When Meta, the parent company of Facebook, Instagram and WhatsApp launched its rival to Twitter, Threads, nearly six weeks ago, it was dubbed the “first real risk to [Elon] Musk’s Twitter empire”.

For the first time since Elon Musk took over Twitter in October 2022 and set about re-making the company in his own vision, there seemed to be a well-funded competitor. Threads quickly gained 100 million sign-ups, making it the fastest downloaded app in history.

But despite those eye-poppingly large download numbers, Threads has struggled to keep users engaged. For example, US user numbers have dropped by 79 per cent from its peak of 2.3 million users in early July, according to data from web analytics company Similarweb. What’s gone wrong?

“I think there’s a question mark from the over how appealing and how engaging in 2023 a text-based social network is,” says social media expert Matt Navarra. However, a more significant challenge Threads faced was uncertainty about what purpose it served, beyond offering a home for disaffected Twitter users.

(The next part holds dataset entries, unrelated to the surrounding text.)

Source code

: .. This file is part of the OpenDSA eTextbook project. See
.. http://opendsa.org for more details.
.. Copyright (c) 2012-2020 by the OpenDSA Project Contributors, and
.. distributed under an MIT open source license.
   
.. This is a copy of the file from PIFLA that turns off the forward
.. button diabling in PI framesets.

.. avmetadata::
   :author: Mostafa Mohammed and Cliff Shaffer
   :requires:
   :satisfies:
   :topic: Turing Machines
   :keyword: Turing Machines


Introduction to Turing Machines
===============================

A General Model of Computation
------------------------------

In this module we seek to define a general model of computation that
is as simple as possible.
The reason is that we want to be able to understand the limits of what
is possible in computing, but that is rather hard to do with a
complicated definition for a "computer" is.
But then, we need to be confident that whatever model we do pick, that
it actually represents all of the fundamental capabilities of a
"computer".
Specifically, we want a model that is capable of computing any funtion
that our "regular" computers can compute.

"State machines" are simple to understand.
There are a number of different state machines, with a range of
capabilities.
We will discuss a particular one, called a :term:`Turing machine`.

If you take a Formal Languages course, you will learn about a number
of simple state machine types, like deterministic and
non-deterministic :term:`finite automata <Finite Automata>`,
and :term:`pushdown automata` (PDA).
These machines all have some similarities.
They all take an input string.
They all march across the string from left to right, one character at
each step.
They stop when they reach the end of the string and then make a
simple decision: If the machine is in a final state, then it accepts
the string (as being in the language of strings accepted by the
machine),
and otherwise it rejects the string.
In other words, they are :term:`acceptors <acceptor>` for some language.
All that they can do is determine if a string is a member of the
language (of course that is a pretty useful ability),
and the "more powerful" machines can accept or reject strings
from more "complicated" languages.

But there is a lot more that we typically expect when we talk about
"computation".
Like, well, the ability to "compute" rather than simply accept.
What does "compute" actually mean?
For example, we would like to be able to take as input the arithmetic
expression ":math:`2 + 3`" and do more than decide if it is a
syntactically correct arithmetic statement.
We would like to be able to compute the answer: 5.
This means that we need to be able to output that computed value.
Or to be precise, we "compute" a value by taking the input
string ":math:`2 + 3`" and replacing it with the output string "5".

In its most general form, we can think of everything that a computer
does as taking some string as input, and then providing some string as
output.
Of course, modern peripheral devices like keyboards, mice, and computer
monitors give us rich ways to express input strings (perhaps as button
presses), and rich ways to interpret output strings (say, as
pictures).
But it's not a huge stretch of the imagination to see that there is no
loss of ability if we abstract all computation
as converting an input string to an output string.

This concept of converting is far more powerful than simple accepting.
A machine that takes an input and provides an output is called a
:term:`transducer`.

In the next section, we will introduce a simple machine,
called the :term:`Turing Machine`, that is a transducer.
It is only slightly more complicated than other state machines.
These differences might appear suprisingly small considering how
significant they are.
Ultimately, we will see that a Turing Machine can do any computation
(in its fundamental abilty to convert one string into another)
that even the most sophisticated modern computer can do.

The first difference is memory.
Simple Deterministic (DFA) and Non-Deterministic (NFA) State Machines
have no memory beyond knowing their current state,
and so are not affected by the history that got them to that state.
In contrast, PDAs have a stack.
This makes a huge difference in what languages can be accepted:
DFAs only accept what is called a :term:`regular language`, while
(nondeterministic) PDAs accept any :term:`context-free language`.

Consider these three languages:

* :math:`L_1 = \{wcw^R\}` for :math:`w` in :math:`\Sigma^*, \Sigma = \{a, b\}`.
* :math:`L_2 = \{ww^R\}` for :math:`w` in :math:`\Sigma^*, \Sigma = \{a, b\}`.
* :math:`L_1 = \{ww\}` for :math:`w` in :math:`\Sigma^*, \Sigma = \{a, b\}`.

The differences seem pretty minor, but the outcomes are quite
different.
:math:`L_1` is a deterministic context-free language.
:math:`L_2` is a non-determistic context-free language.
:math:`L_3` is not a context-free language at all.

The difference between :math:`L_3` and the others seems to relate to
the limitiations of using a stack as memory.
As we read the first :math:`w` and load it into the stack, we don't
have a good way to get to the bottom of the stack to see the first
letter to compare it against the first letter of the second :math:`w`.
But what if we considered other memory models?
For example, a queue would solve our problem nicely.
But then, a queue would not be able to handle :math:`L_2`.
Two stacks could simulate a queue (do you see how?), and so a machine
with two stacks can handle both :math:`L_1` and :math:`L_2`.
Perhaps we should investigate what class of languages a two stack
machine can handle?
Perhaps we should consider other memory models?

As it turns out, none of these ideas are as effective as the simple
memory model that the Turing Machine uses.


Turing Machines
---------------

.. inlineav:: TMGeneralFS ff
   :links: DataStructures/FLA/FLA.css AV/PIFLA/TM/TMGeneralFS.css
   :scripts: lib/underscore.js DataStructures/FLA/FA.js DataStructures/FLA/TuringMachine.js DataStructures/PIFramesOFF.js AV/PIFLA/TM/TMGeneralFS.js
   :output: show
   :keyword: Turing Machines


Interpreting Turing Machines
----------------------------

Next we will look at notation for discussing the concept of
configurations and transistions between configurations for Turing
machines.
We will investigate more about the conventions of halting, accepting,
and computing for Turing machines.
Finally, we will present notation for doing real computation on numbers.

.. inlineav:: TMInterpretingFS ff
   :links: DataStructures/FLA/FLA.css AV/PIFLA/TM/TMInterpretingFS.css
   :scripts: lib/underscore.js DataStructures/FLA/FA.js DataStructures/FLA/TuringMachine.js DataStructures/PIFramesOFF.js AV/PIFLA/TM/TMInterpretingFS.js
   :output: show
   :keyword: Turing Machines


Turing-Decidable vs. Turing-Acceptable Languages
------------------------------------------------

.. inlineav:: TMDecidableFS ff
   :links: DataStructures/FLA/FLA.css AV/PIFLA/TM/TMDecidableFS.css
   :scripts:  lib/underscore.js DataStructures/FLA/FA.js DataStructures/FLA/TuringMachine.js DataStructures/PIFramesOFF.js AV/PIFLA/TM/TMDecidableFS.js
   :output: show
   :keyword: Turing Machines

“I just don’t think it has a place an obvious role or purpose and identity in the social media ecosystem,” says Navarra. “I think a lack of identity and purpose is an issue for them.”

In part, that may be down to Threads’ apparent expedited release: Mark Zuckerberg, the CEO of Meta, announced the app in early July seemingly to capitalise on Twitter’s travails, and has since been trying to add more features to keep users around – akin to building the plane while flying it.

That is also at the root of another issue Navarra thinks is scuppering the app’s chance of success – its averageness.

“I think that that it doesn’t do anything excellently,” he says. “It does a few small things OK. The main thing that people wanted it to do was to be the big Twitter alternative, and to give them the scale, and reach and engagement and everything else that they get from Twitter, so they could exit Twitter. And I don’t think it does that to a good enough level to pull people in.”

Once people are on Threads, retaining them is tricky, too, not least because of the way the app works and is designed. “It’s a tiring place to find anything out, or to get a sense of what users are talking about,” says Harry Dyer, a digital sociologist at University of East Anglia. “Trending topics can tend to guide and shape discussions on platforms like Twitter, but on Threads it feels like disconnected conversations without a clear guiding thread between them.”

There’s also the fact that it was the much-hyped alternative to Twitter that could have scuppered its potential, says Tama Leaver, professor in internet studies at Curtin University, and co-author of a book on Instagram.

“In the very short term, Threads is the victim of its own success,” he says. “Reaching astronomical sign-up numbers within weeks made Threads look like the next superstar platform, but really was just a sign that the social media landscape is fracturing and Meta being able to leverage Instagram’s userbase in one click meant a whole lot of people tried out Threads for novelty value.”

Professor Leaver also believes that the lack of features put off users who initially came to test out the app, then left when they realised it was not a like-for-like replacement for Twitter. “For those searching for the next Twitter, the lack of searchability, especially the lack of hashtags to organise and cohere community and topical conversations, means Threads is actually pretty hard to use,” he says.

“The novelty of chatting to a small group of people without the endless spam of Twitter was fun for a week or two, but to become useful to people, Threads is going to have to rush out a lot of Twitter’s core functions to keep that crowd.”

The key question is whether it’s possible to do that. Leaver believes that Meta is one of the few companies in the world that can organically win back the users that came, tried, then left Threads when it first launched – but it will require plenty of investment, as well as some time. “The real tests for Threads are future longevity and whether Mark Zuckerberg has the deep pockets to play the long game on that front,” says Leaver.

There is one silver lining to Threads’ initial flop, he says. “Anything that stops people talking about Meta’s failed metaverse bet is probably something good for the company.”